§ Task: Every record below must come back exactly as written, with the images dropped.

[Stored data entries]
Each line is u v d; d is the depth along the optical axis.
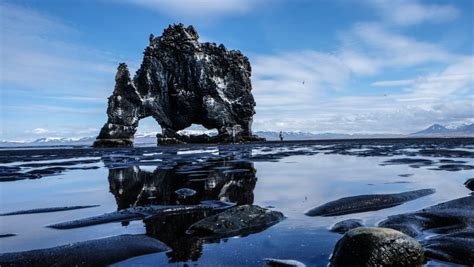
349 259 5.43
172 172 19.95
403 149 40.62
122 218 9.15
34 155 43.62
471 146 44.97
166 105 76.25
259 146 60.53
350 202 10.03
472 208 8.58
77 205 11.47
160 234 7.57
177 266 5.64
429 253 5.77
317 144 68.25
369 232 5.69
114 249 6.29
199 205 10.60
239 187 14.20
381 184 14.17
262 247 6.51
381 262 5.29
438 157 26.72
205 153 39.44
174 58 76.25
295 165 23.25
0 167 25.89
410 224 7.49
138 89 74.69
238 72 77.88
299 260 5.82
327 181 15.44
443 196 11.31
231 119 77.31
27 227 8.64
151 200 11.93
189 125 80.06
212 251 6.33
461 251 5.73
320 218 8.80
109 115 69.94
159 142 74.06
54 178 18.77
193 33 78.38
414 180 14.91
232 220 7.88
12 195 13.77
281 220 8.58
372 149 43.09
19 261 5.80
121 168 23.47
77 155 41.88
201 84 74.75
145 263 5.79
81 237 7.64
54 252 6.14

§ Answer box:
Each line is u v d; d is the depth along the optical axis.
349 259 5.43
172 172 19.95
403 149 40.62
122 218 9.15
34 155 43.62
471 146 44.97
166 105 76.25
259 146 60.53
350 202 10.03
472 208 8.58
77 205 11.47
160 234 7.57
177 266 5.64
429 253 5.77
317 144 68.25
369 232 5.69
114 249 6.29
199 205 10.60
239 187 14.20
381 184 14.17
262 247 6.51
381 262 5.29
438 157 26.72
205 153 39.44
174 58 76.25
295 165 23.25
0 167 25.89
410 224 7.49
138 89 74.69
238 72 77.88
299 260 5.82
327 181 15.44
443 196 11.31
231 119 77.31
27 227 8.64
151 200 11.93
189 125 80.06
212 251 6.33
461 251 5.73
320 218 8.80
109 115 69.94
159 142 74.06
54 178 18.77
193 33 78.38
414 180 14.91
232 220 7.88
12 195 13.77
281 220 8.58
372 149 43.09
19 261 5.80
121 168 23.47
77 155 41.88
201 84 74.75
145 263 5.79
81 237 7.64
54 252 6.14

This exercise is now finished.